Cert grants noted today. The questions presented are noted below. Two potentially present rather important unresolved habeas corpus related questions.
Roper v. Weaver is a capital case about whether inflammatory closings by a prosecutor are cognizable on federal habeas review. I should also note there is a very substantial Article III question that the Court will either have to deal with now, or in a short-order in a future cert grant, relating to the constitutionality of the AEDPA should the Missouri's statutory construction argument be successful in Weaver. [For an outline of the AEDPA problem see Joseph Brunner's "Negating Precedent and (Selectively) Suspending Stare Decisis: AEDPA and Problems for the Article III Hierarchy." University of Cincinnati Law Review, Vol. 75, Fall 2006 Available at SSRN: http://ssrn.com/abstract=946132]. The question in Weaver is:
Since this court has neither held a prosecutor’s penalty phase closing argument to violate due process, nor articulated, in response to a penalty phase claim, what the standard of error and prejudice would be, does a court of appeals exceed its authority under 28 U.S.C. §2254(d)(1) by overturning a capital sentence on the ground that the prosecutor’s penalty phase closing argument was “unfairly inflammatory?”

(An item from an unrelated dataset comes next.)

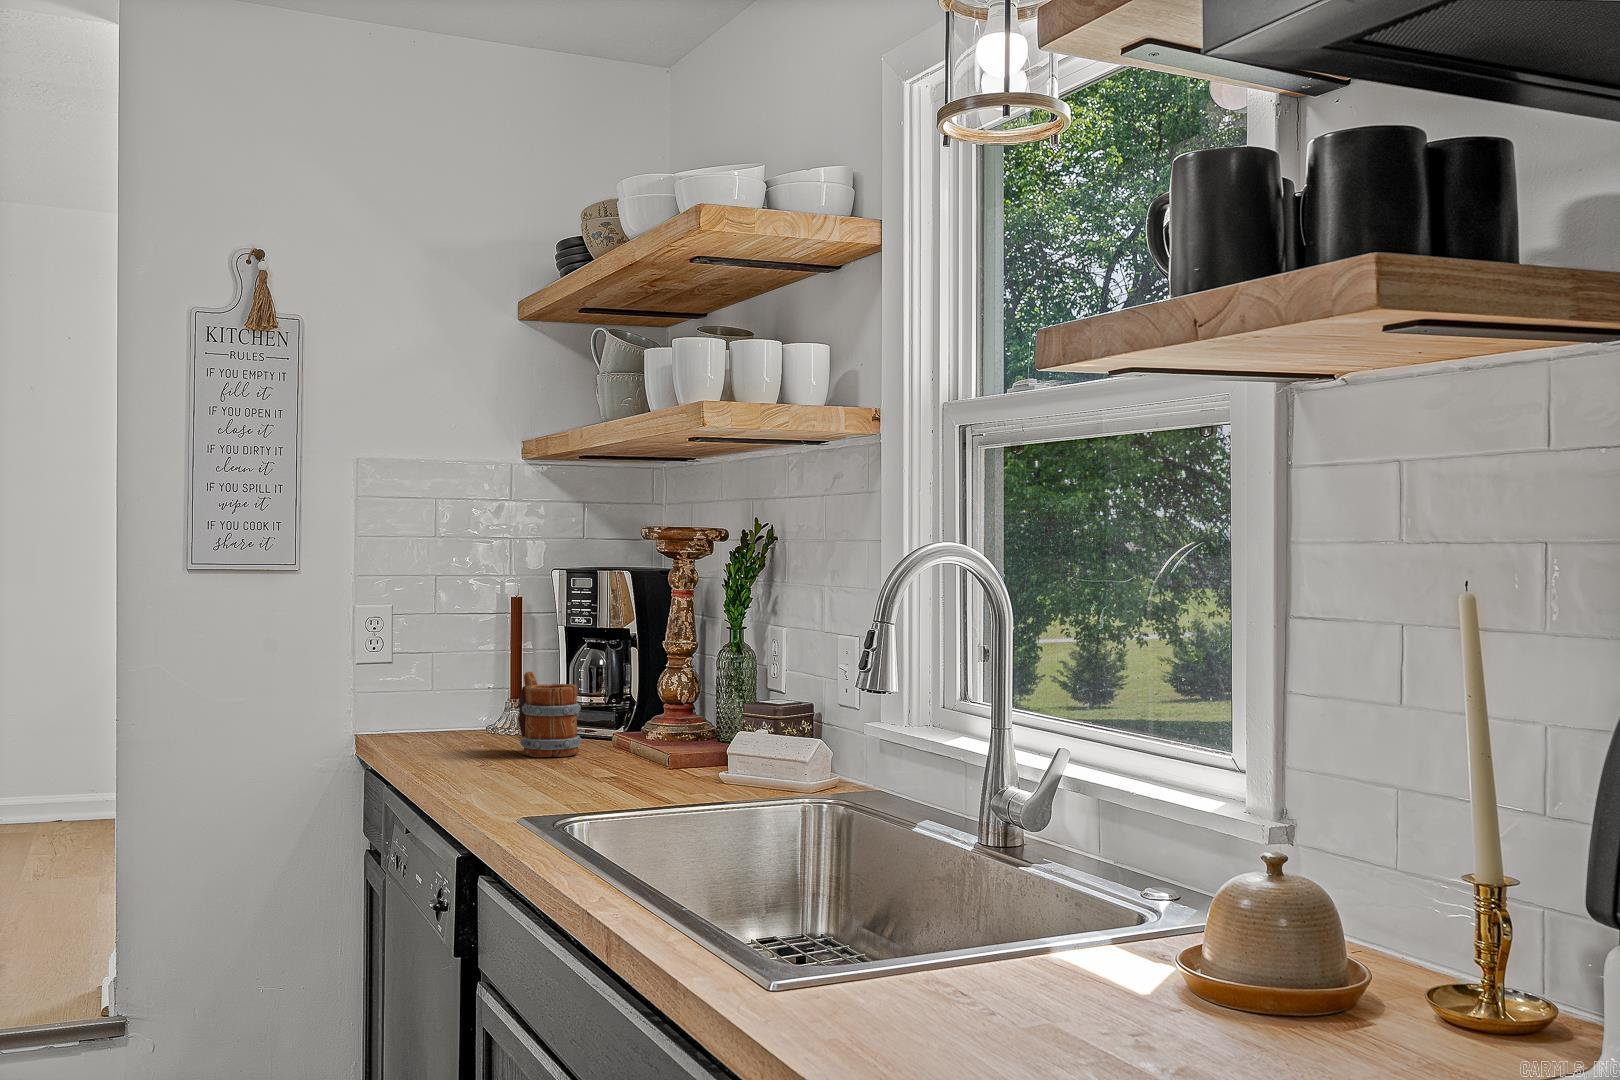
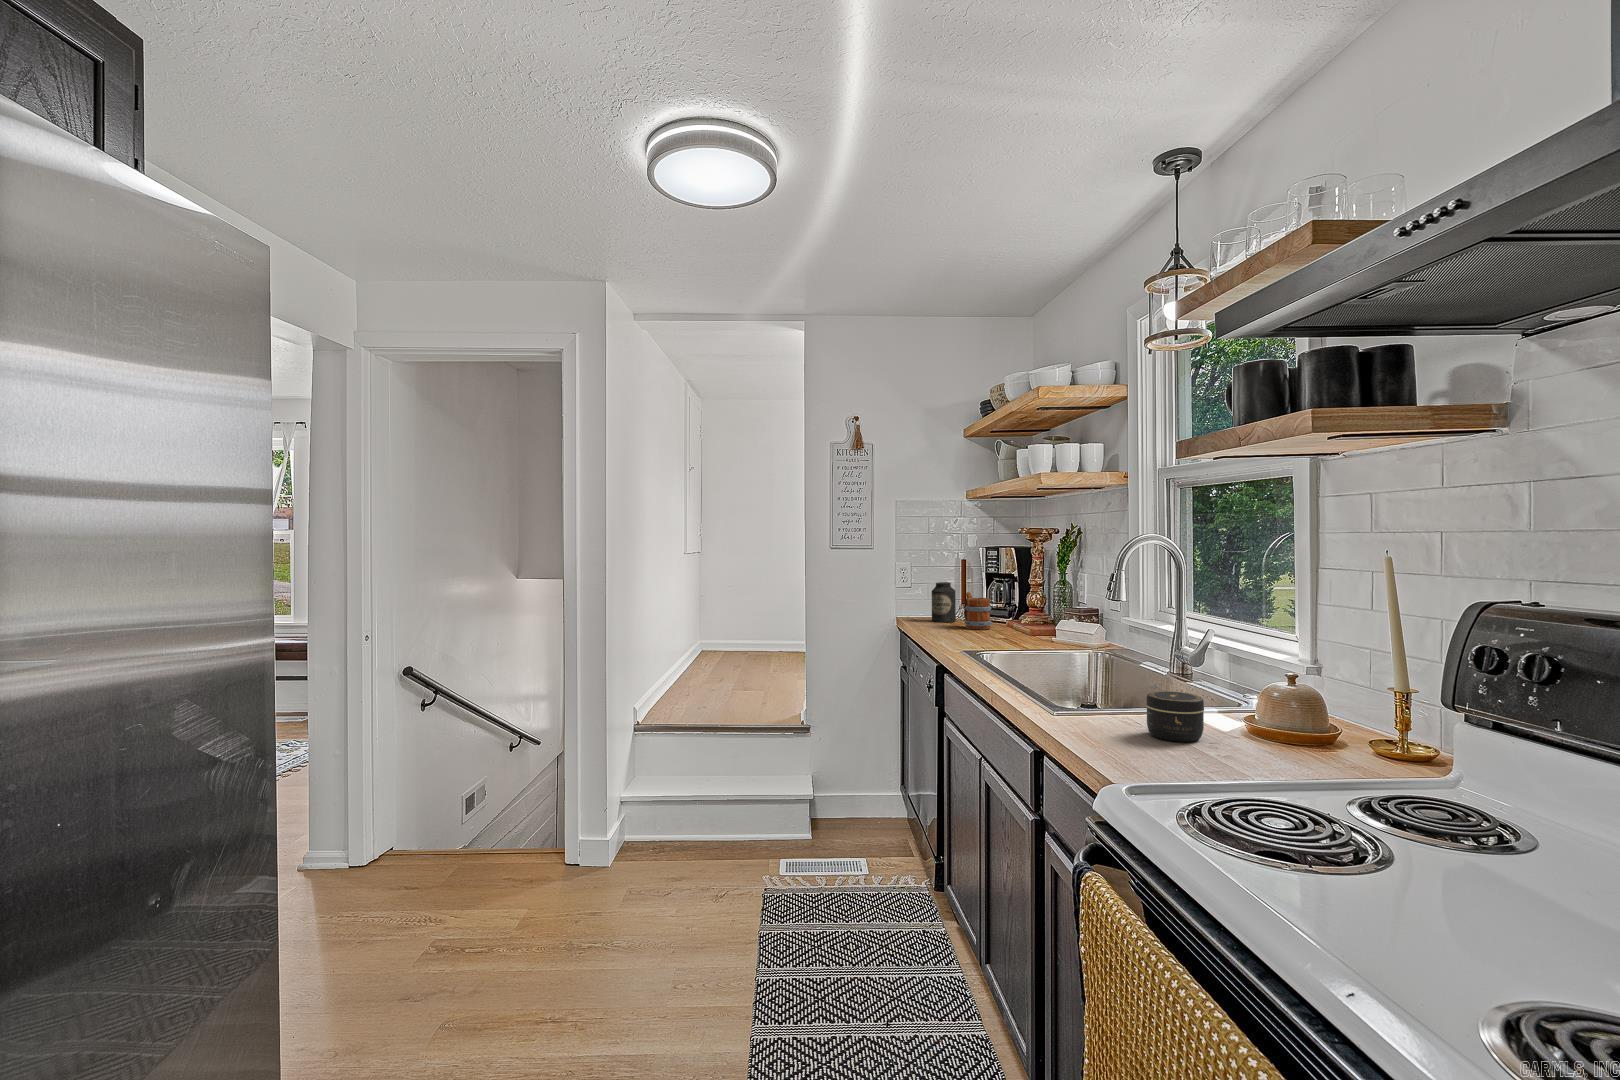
canister: none [442,649,498,742] -> present [932,582,956,622]
jar: none [989,916,1116,1041] -> present [1146,691,1204,742]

Fry v. Plier is the second cert grant out of the Ninth Circuit. Fry was denied the opportunity to place third party guilty before a jury. The Court does not grant cert on whether on these facts the exclusion of third party guilt was improper, assumedly concluding that the exclusion of third party guilt was error. The question in Fry, despite the SCOTUSBlog's protests to the contrary, is how much does evidence of innocence matter on federal habeas corpus where the state court's didn't reach whether the error was harmless.

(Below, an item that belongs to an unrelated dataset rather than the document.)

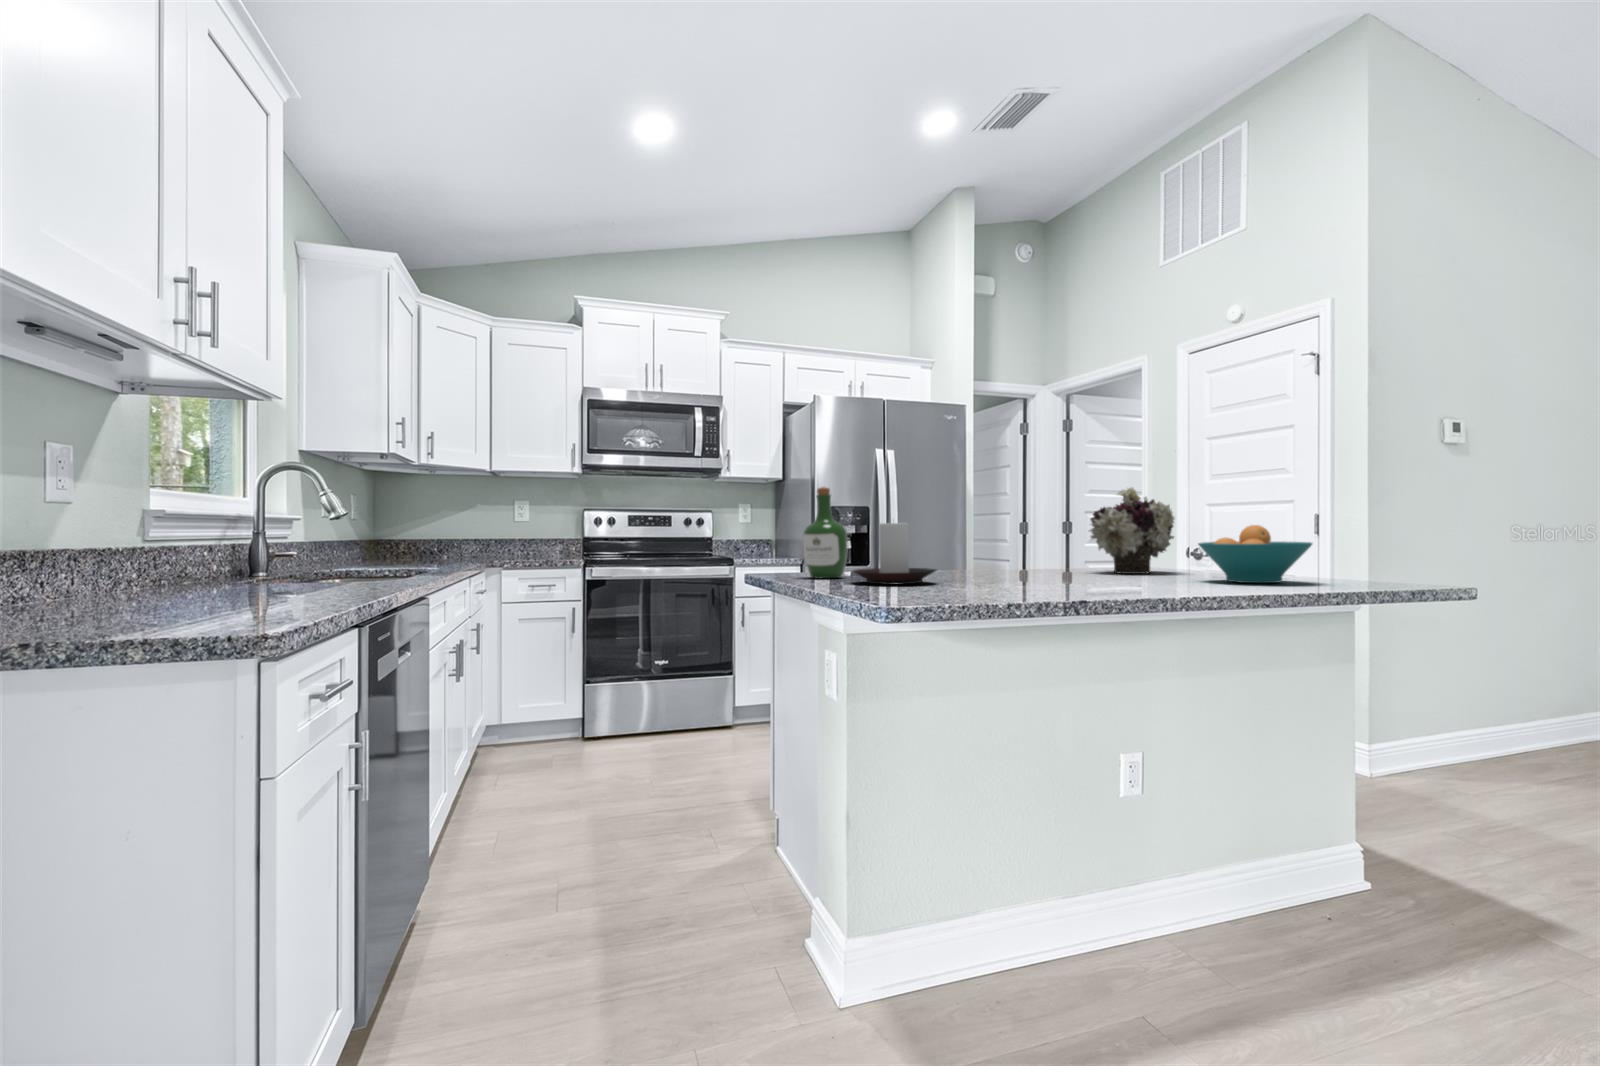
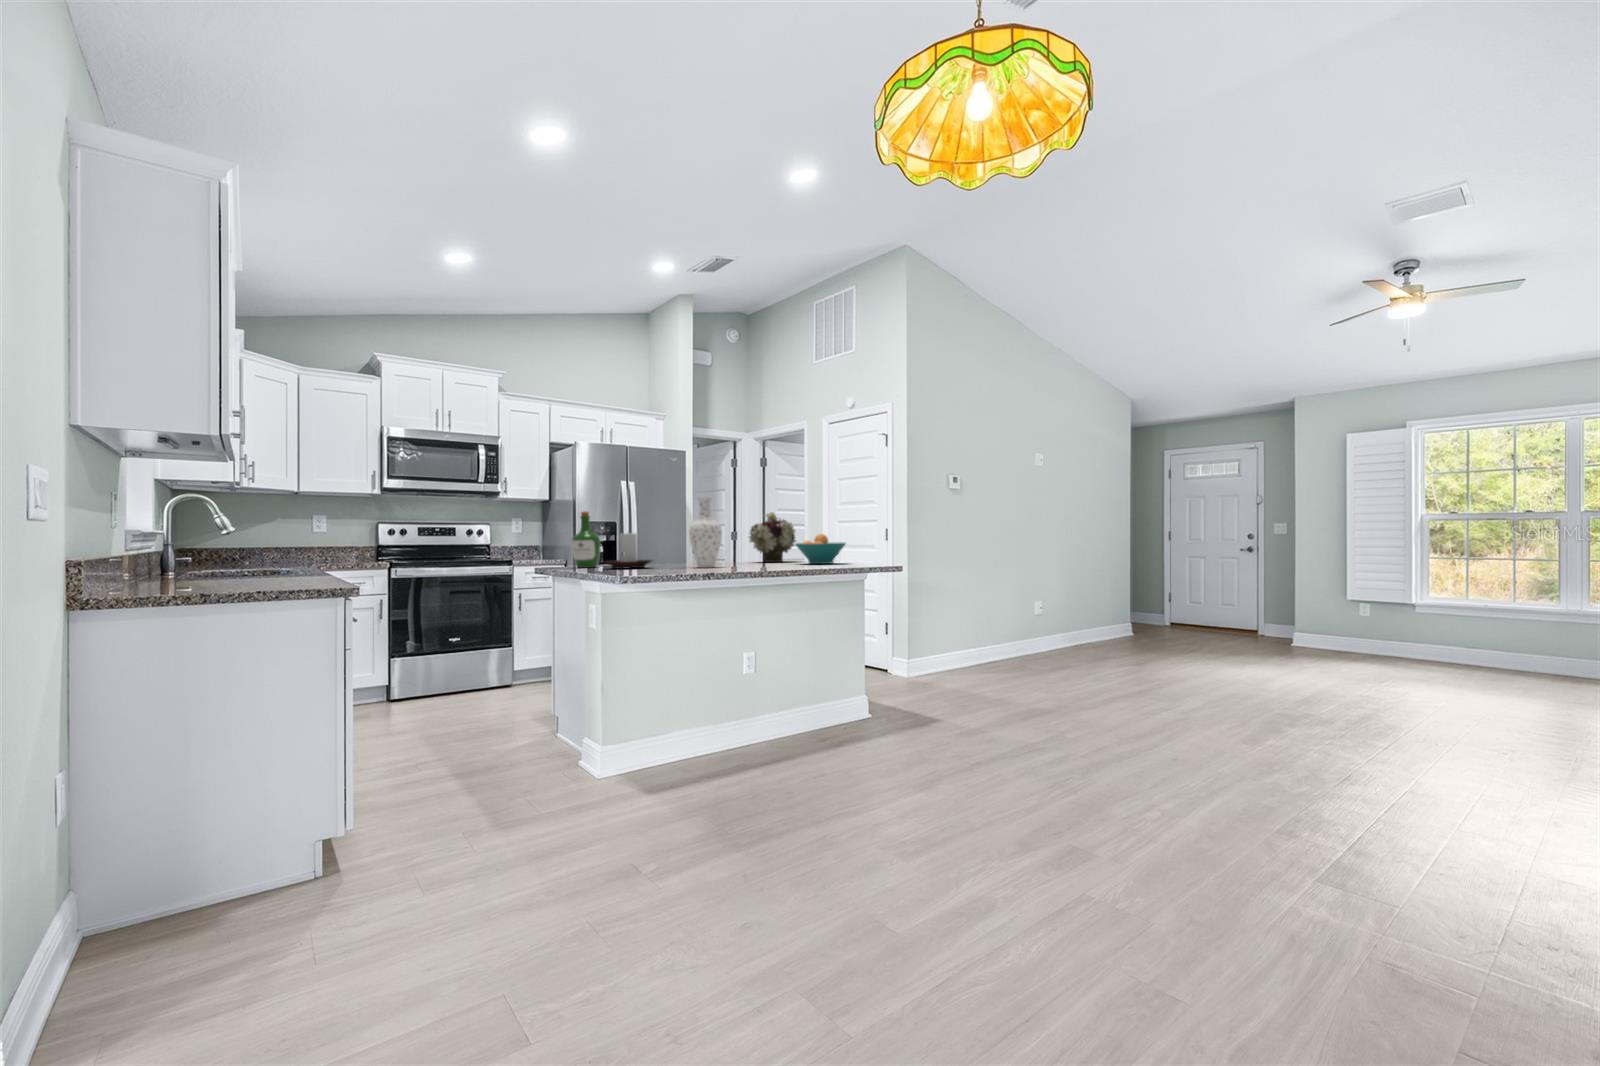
vase: none [1003,455,1066,587] -> present [689,497,722,568]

If constitutional error in a state trial is not recognized by the judiciary until the case ends up in federal court under 28 U.S.C. § 2254, is the prejudicial impact of the error assessed under the standard set forth in Chapman v. California, 386 U.S. 18 (1967), or that enunciated in Brecht v. Abrahamson, 507 U.S. 619 (1993)? Does it matter which harmless error standard is employed? And, if the Brecht standard applies, does the petitioner or the State bear the burden of persuasion on the question of prejudice?

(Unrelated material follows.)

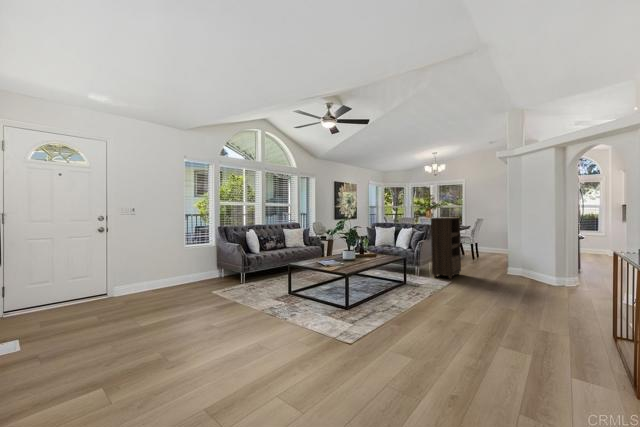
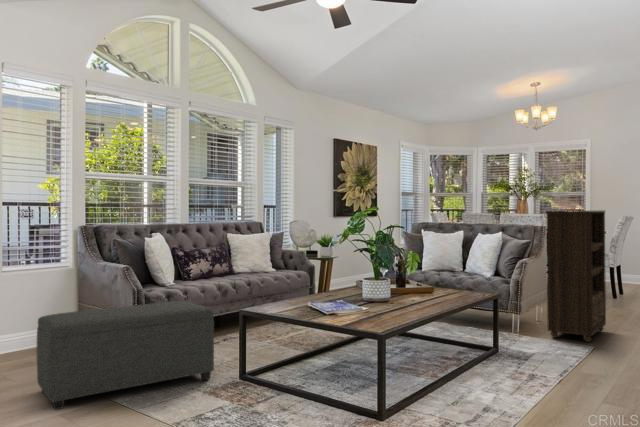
ottoman: none [203,260,278,306] -> present [37,301,214,410]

The final criminal case is Bowles v. Russell. That case, according to the SCOTUSBlog , tests whether a federal appeals court acting on its own may dismiss as too late an appeal that a District Court had authorized, out of the usual time limits but after the District Court had reopened the appeal time.
Note the SCOTUSBlog notes the Court also granted cert in Leegin Creative Leather Products v. PSKS Inc. (a civil antitrust case) on the antitrust standard to be used when a product maker sets a price floor on its products when sold at retail & Credit Suisse First Boston v. Billing, et al. (a civil antitrust case) on whether the aftermarket trading in newly issued stocks is a field of economic activity immune to antitrust challenge due to it being closely regulated by the SEC & other entities.